Assignment
Reproduce the text of every item below line for line, keeping each word and mark unchanged.

Task data

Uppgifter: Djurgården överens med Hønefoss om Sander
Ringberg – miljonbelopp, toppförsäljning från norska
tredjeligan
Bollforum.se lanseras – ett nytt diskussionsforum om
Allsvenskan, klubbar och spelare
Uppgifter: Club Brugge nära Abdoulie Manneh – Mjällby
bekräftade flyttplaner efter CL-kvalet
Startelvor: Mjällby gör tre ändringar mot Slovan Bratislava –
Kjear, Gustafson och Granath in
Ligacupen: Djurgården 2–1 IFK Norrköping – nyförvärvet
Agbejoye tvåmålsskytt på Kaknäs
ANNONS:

The completed task
Uppgifter: Djurgården överens med Hønefoss om Sander
Ringberg – miljonbelopp, toppförsäljning från norska
tredjeligan
Bollforum.se lanseras – ett nytt diskussionsforum om
Allsvenskan, klubbar och spelare
Uppgifter: Club Brugge nära Abdoulie Manneh – Mjällby
bekräftade flyttplaner efter CL-kvalet
Startelvor: Mjällby gör tre ändringar mot Slovan Bratislava –
Kjear, Gustafson och Granath in
Ligacupen: Djurgården 2–1 IFK Norrköping – nyförvärvet
Agbejoye tvåmålsskytt på Kaknäs
ANNONS:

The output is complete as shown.